München – An mehr oder weniger schnittigen Parolen mangelt es der Partei nicht: Die Slogans „Make Wien dicht again“, „Montag? Nein, danke“ oder „Yes, we can’t“ amüsieren nicht nur Österreichs Jugend.
Den flotten Sprüchen der bereits 2015 vom Punkrock-Musiker und umtriebigen Tausendsassa Dominik Wlazny gegründeten Bierpartei folgen auch spektakuläre Taten. 2022 wurde, wenn auch nur temporär, das Wahlversprechen eines Bierbrunnens mitten in der Wiener Innenstadt umgesetzt. Im gleichen Jahr trat der forsche Chef der Spaßpartei – Künstlername Marco Pogo – gegen den Amtsinhaber Alexander Van der Bellen bei der Wahl zum Bundespräsidenten an – und katapultierte sich mit respektablen 8,3 Prozent Stimmenanteil auf den dritten Platz. Seitdem mischt der 37-Jährige ohne politische Erfahrung und finanzielle Unterstützung die an Skandalen und korrupten Köpfen reiche österreichische Politik auf.
Wlaznys nächster Coup: sein Einzug ins Parlament. Ein Ziel, das nicht in allzu weiter Ferne liegt. In nationalen Umfragen liegt der preisgekrönte Rocker, der auch Doktor der Medizin ist, mit seiner Partei immerhin bei rund vier Prozent der Stimmen – genug für den Nationalrat, der im Herbst neu gewählt wird. Besonders groß ist mit rund 20 Prozent die Zustimmung bei den jungen Leuten, die in Wlazny ein anarchisches Gegenstück zum Establishment sehen.
Doch der hat aus dem Satireprojekt längst eine ernst zu nehmende Alternative für diejenigen geformt, die sich – wie in vielen Ländern Europas – frustriert von der Politik abgewendet haben. Auf einer Pressekonferenz gab Wlazny in der vergangenen Woche den erstaunten Zuhörern kund, dass er für Chancengleichheit, gegen Kinderarmut und ein besseres Bildungs- und Gesundheitswesen kämpfe – hinlänglich bekannte Probleme des Landes. Sein Bekenntnis für eine moderne, vielfältige Gesellschaft, die auf Toleranz, Respekt und Fortschritt aufbaut, hebt ihn wohltuend von den vielen anderen irrlichternden Populisten in Europa ab.

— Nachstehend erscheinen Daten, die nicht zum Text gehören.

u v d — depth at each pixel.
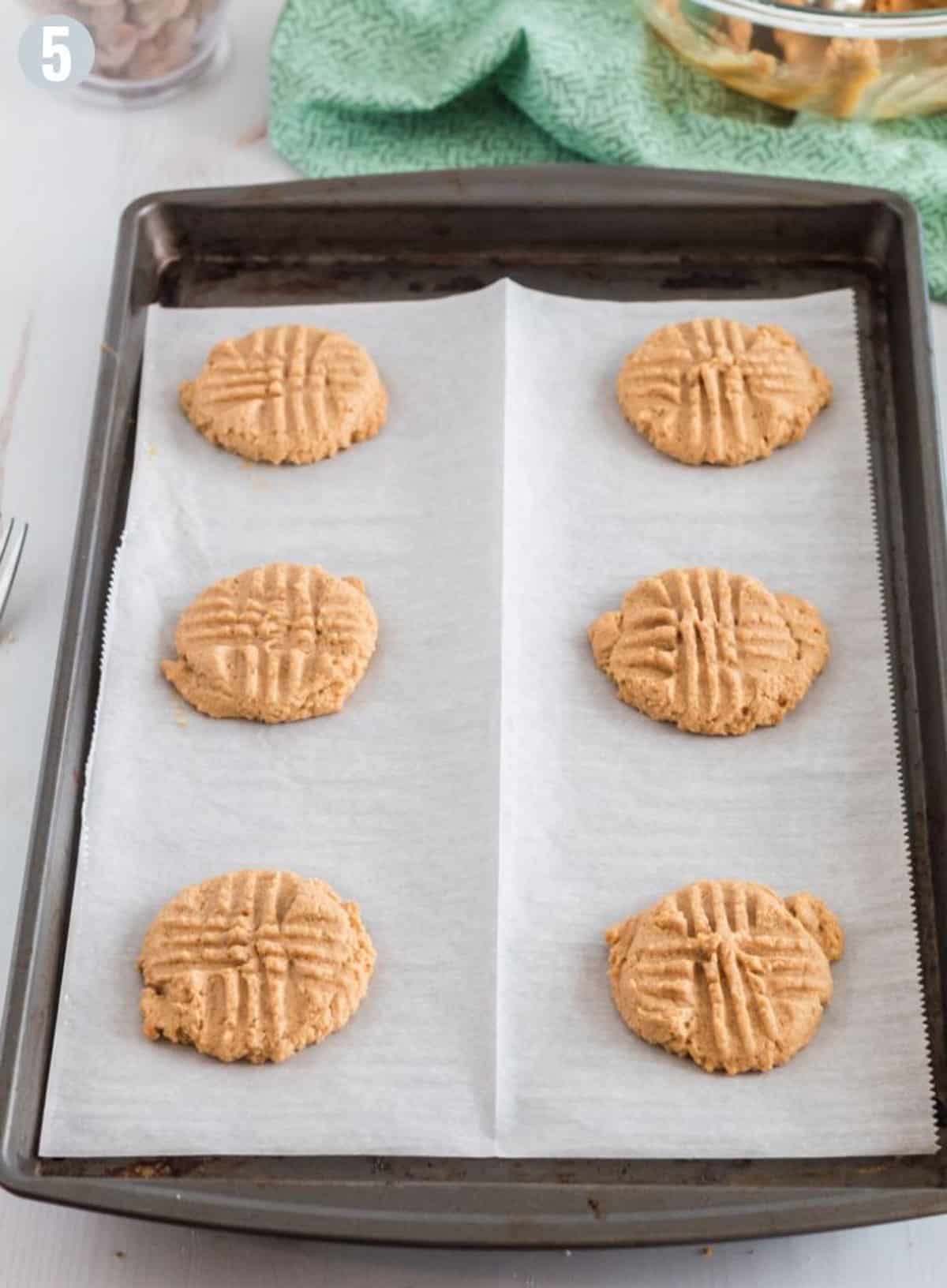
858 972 0.46
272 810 0.49
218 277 0.60
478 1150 0.43
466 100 0.65
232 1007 0.45
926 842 0.48
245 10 0.69
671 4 0.61
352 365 0.56
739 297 0.59
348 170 0.64
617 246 0.60
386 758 0.50
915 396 0.55
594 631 0.51
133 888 0.47
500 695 0.50
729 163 0.64
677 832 0.48
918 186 0.62
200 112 0.66
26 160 0.65
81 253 0.63
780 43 0.61
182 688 0.51
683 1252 0.43
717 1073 0.44
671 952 0.45
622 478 0.55
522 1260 0.43
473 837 0.48
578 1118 0.43
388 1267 0.43
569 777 0.49
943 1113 0.43
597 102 0.63
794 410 0.55
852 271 0.59
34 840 0.47
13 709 0.53
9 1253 0.44
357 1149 0.43
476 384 0.56
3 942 0.49
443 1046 0.45
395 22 0.65
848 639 0.51
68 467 0.58
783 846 0.48
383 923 0.47
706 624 0.51
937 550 0.51
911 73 0.61
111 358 0.57
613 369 0.58
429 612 0.52
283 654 0.51
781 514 0.54
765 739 0.50
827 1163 0.43
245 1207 0.41
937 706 0.49
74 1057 0.44
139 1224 0.44
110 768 0.49
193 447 0.56
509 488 0.54
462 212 0.59
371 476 0.55
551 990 0.46
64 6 0.64
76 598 0.51
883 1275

Arbeiten muss Wlazny noch an den demokratischen Prinzipien in der Partei selber. Denn in der hat vor allem der Chef selbst das Sagen. Laut Statuten ist nicht das einfache Parteivolk, sondern allein der Vorstand berechtigt, Anträge zu stellen und Wahlvorschläge einzubringen. Und in dem sitzen vier Personen fest im Sattel: Dominik Wlazny, sein Vater Michael, ein Schatzmeister und ein Schriftführer. Eine Partei als Familienbetrieb? In der die Wlaznys schalten und walten, wie sie wollen? Da haben nicht nur Politikwissenschaftler Bedenken.
Dafür lehnt die Bierpartei im Wahlkampf immerhin Großspender ab. Ein in erster Linie medienwirksamer Schachzug, denn Schlange stehen werden die Gönner eh nicht. Vielmehr sollen bis April 20 000 neu geworbene Parteimitglieder das finanzielle Polster sichern. Das sollte dem findigen Dominik Wlazny gelingen. Bereits in den ersten 24 Stunden nach seinem Aufruf traten 2216 Menschen der Bierpartei bei. Eine Investition mit Spaßfaktor: Für 59 Euro Jahresbeitrag gibt’s garantiert frischen Wind in der Alpenrepublik.